Alice Morrison, holding the ball, with her fellow Army nurses in the South Pacific.
It's how Morrison described her situation in an interview with the Times as well.
"The Army has an expression: Hurry up and wait. You're either waiting or your in the thick of it," she said. "We knew we were waiting for something really big to happen."
Morrison went into her adventure knowing she would facing danger.
Having grown up on a farm in Indiana, she knew she wanted to experience new things. She went to nursing school and, as soon as she was done, knew what she wanted to do.
"I joined the Army, again knowing the army had its plusses and minuses," Morrison said. The plusses were that she would see the world, meet new people and experience different cultures. "The minuses were what might happen to me," she said.
But she went into the Army because it provided her the opportunities she craved.
Her desire to take advantage of life's opportunities fed her extensive community involvement following her return to the United States.
The nomination form for the "Outstanding Women Veteran Award" also asked the nominator to describe how the nominee has worked "toward the enhancement of the lives of female veterans through community service and participation in veterans organizations." Salaun had plenty to write about Morrison.
Morrison's work has been mostly in the political arena, and largely on behalf of women. She has been - among other things - the president of the Women's Republican Club of Needham, a delegate to the Republican National Convention in Kansas City in 1976, a press representative for the Republican National Convention in Detroit in 1980, chairwoman of a pre-inaugural ball honoring Vice President-elect George Bush in 1980, and president of the Massachusetts Federation of Republican Women.

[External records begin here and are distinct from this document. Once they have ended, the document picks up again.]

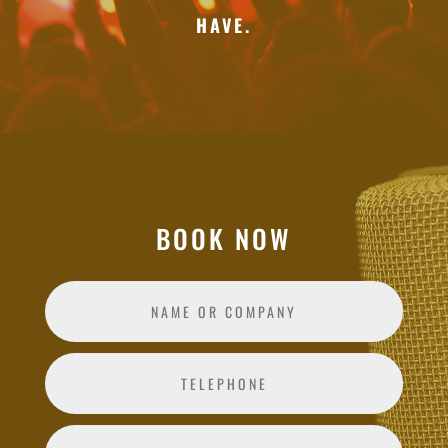
HAVE.
BOOK NOW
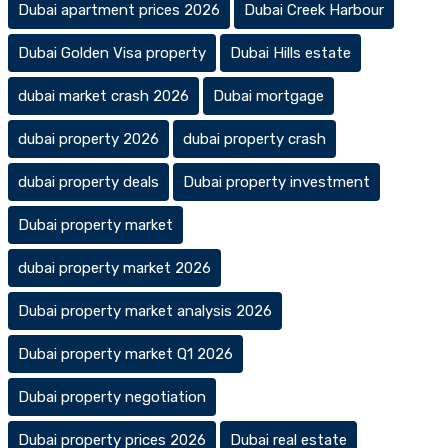
Dubai apartment prices 2026
Dubai Creek Harbour
Dubai Golden Visa property
Dubai Hills estate
dubai market crash 2026
Dubai mortgage
dubai property 2026
dubai property crash
dubai property deals
Dubai property investment
Dubai property market
dubai property market 2026
Dubai property market analysis 2026
Dubai property market Q1 2026
Dubai property negotiation
Dubai property prices 2026
Dubai real estate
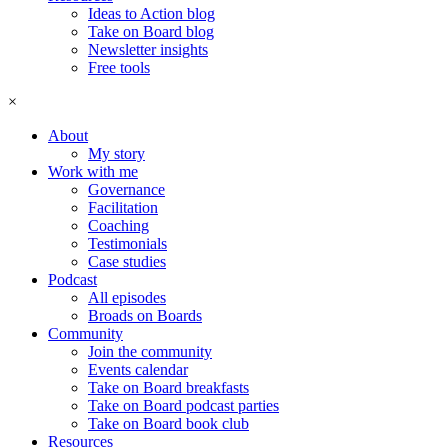
Ideas to Action blog
Take on Board blog
Newsletter insights
Free tools
×
About
My story
Work with me
Governance
Facilitation
Coaching
Testimonials
Case studies
Podcast
All episodes
Broads on Boards
Community
Join the community
Events calendar
Take on Board breakfasts
Take on Board podcast parties
Take on Board book club
Resources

In 1995, she was appointed by the Needham Police Department to be a member of the Human Rights Committee of Needham.
She also helped resident Anna Meissner coordinate a Support our Troops event in March 2002.

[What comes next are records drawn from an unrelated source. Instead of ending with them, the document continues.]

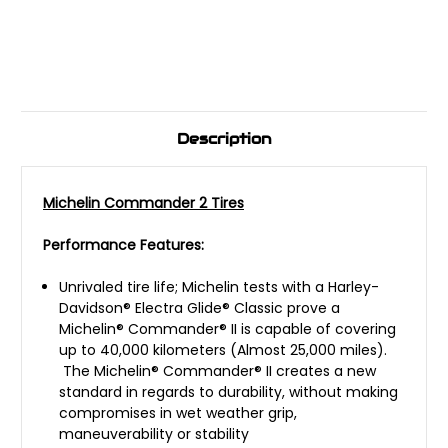
Description
Michelin Commander 2 Tires
Performance Features:
Unrivaled tire life; Michelin tests with a Harley-
Davidson® Electra Glide® Classic prove a
Michelin® Commander® II is capable of covering
up to 40,000 kilometers (Almost 25,000 miles).
The Michelin® Commander® II creates a new
standard in regards to durability, without making
compromises in wet weather grip,
maneuverability or stability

"Once I met her, she was a wealth of knowledge. She just knew everybody. She was like my mother," Meissner said.
Morrison treasures her vast experiences.
"I couldn't imagine anything that I did that would have afforded me that opportunity," Morrison said, describing the influential people she has been able to meet through her community service.

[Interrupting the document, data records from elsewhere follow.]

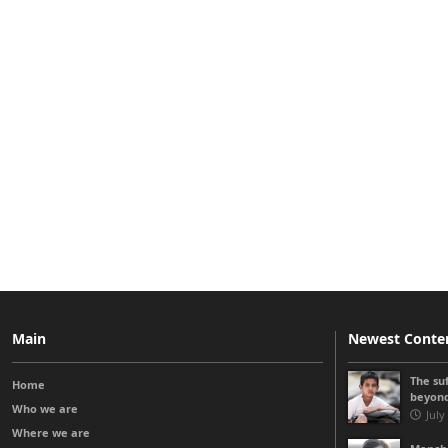
Main
Newest Conte
The su
Home
beyon
Who we are
July
Where we are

Rep. Lida Harkins and Sen. Scott Brown, who will be presenting the award to Morrison, praised her extensive community work.
"The point is, she's continued to serve since World War II in the community," Harkins said.
Brown, who was also a friend of her recently deceased husband said, "I can't think of anyone more deserving of this award than Alice. She is a true patriot, an outstanding civic minded citizen and a dear friend."

Morrison said she is pleased to get the award.
When she was told about it, she said, "My reaction was, I'd never heard of this, so I was surprised. It's always nice to get an award, and it's especially nice to get an award for being a veteran."
Morrison knows that women veterans haven't always gotten the recognition they are increasingly getting.
When she and Ronald first moved to Needham right after the war, Ronald joined the local veterans organization but she didn't get as involved. "It was definitely a man's organization," she said.
Lee, another World War II Army nurse from Needham, said she had a similar experience with the veterans organization in Dedham, which her husband joined after the war.
"I would've joined, but they didn't have women there," Lee said. "They didn't encourage me to join."
In the 1970s, she received a much friendlier reception in veterans circles in Needham. She's still involved, but still often finds that she is the only woman at many events.
Houghton, however, said she has never encountered any discrimination in veteran's circles.
She said, "I never had a problem with that."